The oil and gas industry has been challenged to rekindle its “pioneering spirit” in order to quicken the pace of the energy transition.
In many cases, the technology “is there” to tackle operational emissions, but a “conservative” attitude means it isn’t being adopted, according to Graeme Wilson, Worley’s (ASX: WOR) business development director.
He said “testing out” new processes and equipment offshore tends take companies a long time.
But by collaborating, the industry could begin to see “more significant step changes” in the advancement of technology.
Scrutiny of the North Sea oil and gas sector is at an all-time high, with Scotland’s hosting of COP26 leading many to call for an end to exploration and production.
In response, companies have committed to lowering their environmental impact and supporting the development of low carbon technologies, an ambition supported by the North Sea Transition Deal.
Mr Wilson said: “The technology is there and is advancing at quite a high level. What could happen more is the deployment of the technology on a more regular basis.
“We are quite conservative in what we do in the offshore environment; testing out new things takes a long time.

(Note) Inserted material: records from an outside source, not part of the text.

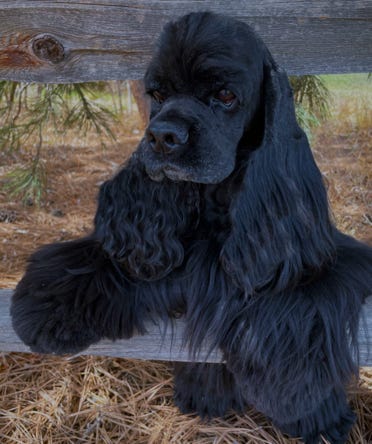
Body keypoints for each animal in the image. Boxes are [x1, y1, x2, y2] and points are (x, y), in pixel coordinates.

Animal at [10, 12, 372, 442]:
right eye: (157, 94)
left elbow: (299, 301)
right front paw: (48, 306)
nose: (162, 136)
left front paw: (300, 397)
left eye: (226, 95)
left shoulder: (321, 254)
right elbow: (101, 260)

If we can accelerate that, while working in collaboration, you’ll see more significant step changes in technology advancement.”
He added: “Within Worley, we’re investing a lot in digital; that allows us to watch our emissions, whether we’re doing projects of modifications, either offshore or onshore.

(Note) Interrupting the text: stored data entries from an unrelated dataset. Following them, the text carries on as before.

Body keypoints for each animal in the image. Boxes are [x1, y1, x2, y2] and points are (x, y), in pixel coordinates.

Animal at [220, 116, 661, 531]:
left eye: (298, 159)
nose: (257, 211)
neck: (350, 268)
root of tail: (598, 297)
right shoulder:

“We can then work in collaboration with the customer to see where that can be offset, as well as the reuse of materials – that’s a big thing within the industry.”
Mr Wilson was addressing attendees at the virtual launch of Oil and Gas UK’s (OGUK) Energy Transition Outlook 2021 on Thursday.
The study underlines the strides that companies are making in tackling their carbon footprint, with industry on track to achieve its target of a 50% cut in emissions by 2030.
A lot of work still needs to happen though and industry has been urged to rediscover its “flair” in order to ease the process along.
Mike Tholen, OGUK’s sustainability director, said: “Having watched the oil and gas industry for a long time, a willingness to try new technologies and ways of doing things some years ago was much higher than it is now.
“We’re part of an energy revolution and we need to get back to that pioneering spirit again, rather than just process managing everything. A bit more innovation, a bit more flair.”